PROBLEM DETAILS:
Please return every line below that contains the string "VÁZY".
ENTRIES SUPPLIED: Begin
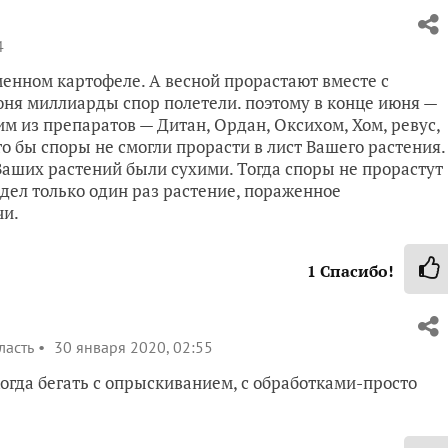
4
менном картофеле. А весной прорастают вместе с
июня миллиарды спор полетели. поэтому в конце июня —
м из препаратов — Дитан, Ордан, Оксихом, Хом, ревус,
о бы споры не смогли прорасти в лист Вашего растения.
я Ваших растений были сухими. Тогда споры не прорастут
 видел только один раз растение, пораженное
чи.
1
Спасибо!
ласть
30 января 2020, 02:55
когда бегать с опрыскиванием, с обработками-просто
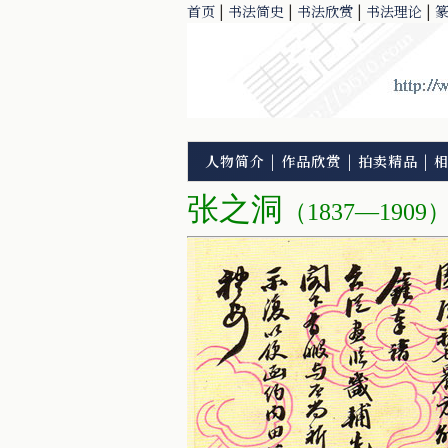
首页
|
书法简史
|
书法欣赏
|
书法理论
|
人物简介
|
作品欣赏
|
拍卖精品
|
张之洞
（1837—1909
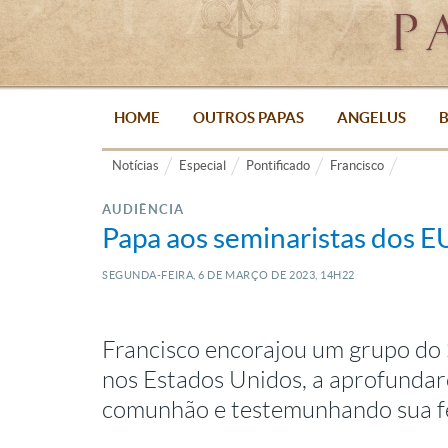
HOME
OUTROS PAPAS
ANGELUS
B
Notícias
Especial
Pontificado
Francisco
AUDIÊNCIA
Papa aos seminaristas dos E
SEGUNDA-FEIRA, 6
DE
MARÇO
DE
2023, 14H22
Francisco encorajou um grupo do 
nos Estados Unidos, a aprofunda
comunhão e testemunhando sua f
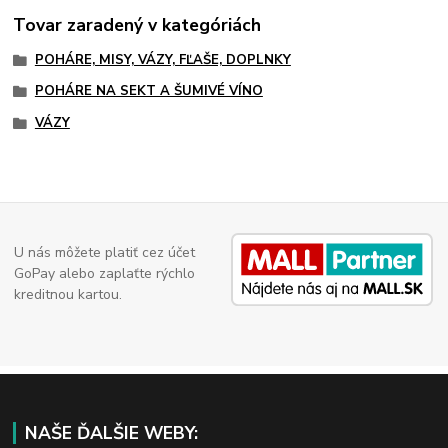
Tovar zaradený v kategóriách
POHÁRE, MISY, VÁZY, FĽAŠE, DOPLNKY
POHÁRE NA SEKT A ŠUMIVÉ VÍNO
VÁZY
U nás môžete platiť cez účet
GoPay alebo zaplaťte rýchlo
kreditnou kartou.
NAŠE ĎALŠIE WEBY:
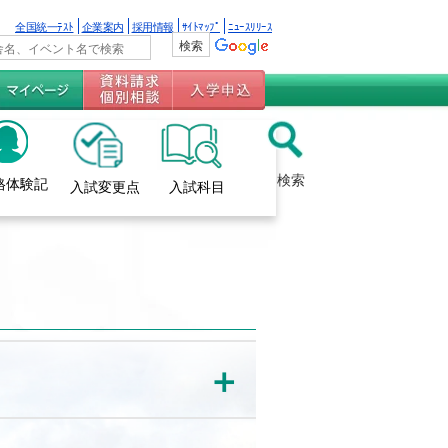
全国統一ﾃｽﾄ
企業案内
採用情報
ｻｲﾄﾏｯﾌﾟ
ﾆｭｰｽﾘﾘｰｽ
検索
格体験記
入試変更点
入試科目
＋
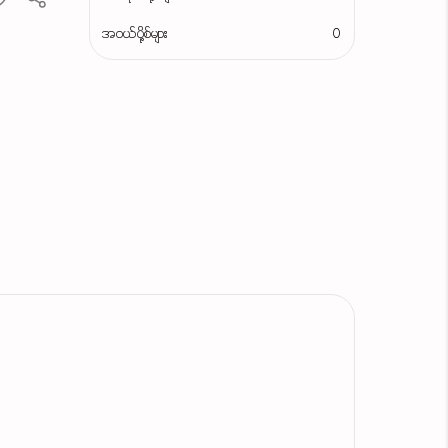
အဝယ်ပို့စ်များ
0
ENTRIES SUPPLIED: End
FINAL ANSWER:
POHÁRE, MISY, VÁZY, FĽAŠE, DOPLNKY
VÁZY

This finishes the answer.